Table 4 shows the structures, molecular formula and the molecular weights of the metabolite/decomposition products of laromustine formed in HLM incubations and rat plasma in vivo. Detailed results from experiments with radioactive 14C-laromustine, cross-species liver microsomes, in vitro mass balance and reaction phenotyping are reported elsewhere (Nassar et al., 2009).

Table 4.

Metabolite/decomposition products of laromustine formed in HLM incubation and in vivo.
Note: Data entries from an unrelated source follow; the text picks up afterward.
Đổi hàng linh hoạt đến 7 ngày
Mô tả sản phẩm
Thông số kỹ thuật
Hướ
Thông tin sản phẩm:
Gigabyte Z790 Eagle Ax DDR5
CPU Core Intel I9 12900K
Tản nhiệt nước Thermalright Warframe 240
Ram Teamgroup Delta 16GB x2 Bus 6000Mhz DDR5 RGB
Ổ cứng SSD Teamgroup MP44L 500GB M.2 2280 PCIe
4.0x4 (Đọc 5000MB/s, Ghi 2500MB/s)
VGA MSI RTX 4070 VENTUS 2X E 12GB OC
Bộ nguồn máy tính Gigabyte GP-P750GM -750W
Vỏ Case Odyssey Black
Components	Molecular formula	MW, amu	In vitro	In vivo
	C3H8O3	124.2	Yes	ND
	C2H5ClO	80.5	Yes	NT
	C4H10N2O4S2	214.3	Yes	Yes
	C6H14C1N3O6S2	323.8	Yes	Yes
	C4H11C1N2O4S2	250.7	Yes	Yes
	C6H14C1N3O5S2	307.8	Yes	Yes

ND, not detected; NT, not tested.

Conclusions

This study is the first QWBA to provide images of whole-body biodistribution of radiolabeled laromustine. Drug-derived radioactivity was widely distributed to tissues through 7 days post-dose after a single 10 mg/kg IV bolus dose of [¹⁴C]VNP40101M to male pigmented rats. Maximum concentrations were observed at 0.5 or 1 h post-dose for majority of tissues (28 of 42). The highest concentrations of radioactivity were found in the small intestine contents at 0.5 h (112.137 μg equiv/g), urinary bladder contents at 3h (89.636 μg equiv/g) and probably reflect excretion of drug and metabolites. The highest concentrations in specific organs were found in the renal cortex at 1 h (28.582 μg equiv/g), small intestine at 3h (16.946 μg equiv/g), Harderian gland at 3h (12.332 μg equiv/g) and pancreas at 3h (12.635 μg equiv/g). Concentrations in the cerebrum, cerebellum, medulla and spinal cord were maximal at 0.5 h post-dose and persisted for 7 days. Selective distribution into, or retention by, melanin containing tissues was not apparent. The predicted total body and target organ exposures for humans given a single 100 μCi IV dose of [¹⁴C]VNP40101M were well within the medical guidelines for maximum radioactivity exposures in human subjects.